_Excerpted passage:_


    P.S. Anyone who hasn't read Saving CeeCee Honeycutt--it's one of the best books I've read this year. LOVE.

  4. How amazing that one of the worst experiences in your life triggered one of the best.... the world is a happier place since you decided to change careers, Beth!

  5. Oh, I just love reading about how y'all found your fire. This is the stuff great stories are made of!

  6. Heartfelt post, Beth. If I didn't already write, I'd want to :)

    That is such a bizarre incident, Melissa! I love stories where people change their lives in midstream.

  7. What a great story, Beth! It's so important that we wake up and do something everyday that makes us happy and fulfills us. Sometimes it takes a major crisis to really search deep down and find it, as in your case. So glad you pulled through your scary time and ended up doing something you love! Congrats on all your success (and your book has one of the prettiest covers I've ever seen, btw!).

    Maria, yay for the epiphany that made you fire up your computer instead of cleaning closets! (Although you just made me realize I need to clean closets this fall...sometime!).

    Melissa, that was one wise palm reader!!!

  8. Your post gave me goosbumps--I've got to read your novel! My fire was lit in fourth grade when my teacher read my story to the class. I had a physical reaction to hearing my words read aloud. I wrote a novel in 5th grade, another in 6th grade, plays for sibs and cousins on summer vacations. I went in a different direction through college, pursuing an MBA, working in a bank, having children. But during that entire time writing came out sideways. I wasn't writing in any formal sense but I took every opportunity to write...for the church bulletin, school newsletter, any little project that used printed words. My husband encouraged me to stop all the writing around and start a novel.

  9. What an inspirational post!!

    I was always a writer, and that's the reason I became a lawyer-- to try to marry my passion for writing with a profession and a steady paycheck. But I was miserable practicing law (brief writing just isn't the same as novel writing, it turns out....), and after a while, I started writing more and more. Eventually, I took a writing class and began a novel and then, as they say, the rest is history!

  10. The more I read what you gals have to say, the more clear it becomes how we all have such fascinating stories about our journeys into print. Can you imagine all of us on an author panel together? That would be something!

_Recorded information:_
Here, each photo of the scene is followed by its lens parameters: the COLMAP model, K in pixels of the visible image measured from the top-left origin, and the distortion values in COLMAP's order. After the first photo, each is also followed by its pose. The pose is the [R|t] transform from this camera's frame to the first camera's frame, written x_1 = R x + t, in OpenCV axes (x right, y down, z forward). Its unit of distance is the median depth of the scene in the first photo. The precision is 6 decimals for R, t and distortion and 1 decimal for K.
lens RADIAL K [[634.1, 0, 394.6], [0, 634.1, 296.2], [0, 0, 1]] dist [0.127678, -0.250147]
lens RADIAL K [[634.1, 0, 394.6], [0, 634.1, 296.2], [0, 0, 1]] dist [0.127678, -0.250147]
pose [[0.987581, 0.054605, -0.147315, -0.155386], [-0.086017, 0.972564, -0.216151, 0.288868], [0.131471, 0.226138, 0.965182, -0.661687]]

_About this exercise:_ In the comment thread, change "closets" to "cupboards" in the part that opens with the words containing "5. Oh, I just" and closes with "closets this fall...sometime!).", and write that part out again.

_Response below:_
5. Oh, I just love reading about how y'all found your fire. This is the stuff great stories are made of!

  6. Heartfelt post, Beth. If I didn't already write, I'd want to :)

    That is such a bizarre incident, Melissa! I love stories where people change their lives in midstream.

  7. What a great story, Beth! It's so important that we wake up and do something everyday that makes us happy and fulfills us. Sometimes it takes a major crisis to really search deep down and find it, as in your case. So glad you pulled through your scary time and ended up doing something you love! Congrats on all your success (and your book has one of the prettiest covers I've ever seen, btw!).

    Maria, yay for the epiphany that made you fire up your computer instead of cleaning cupboards! (Although you just made me realize I need to clean cupboards this fall...sometime!).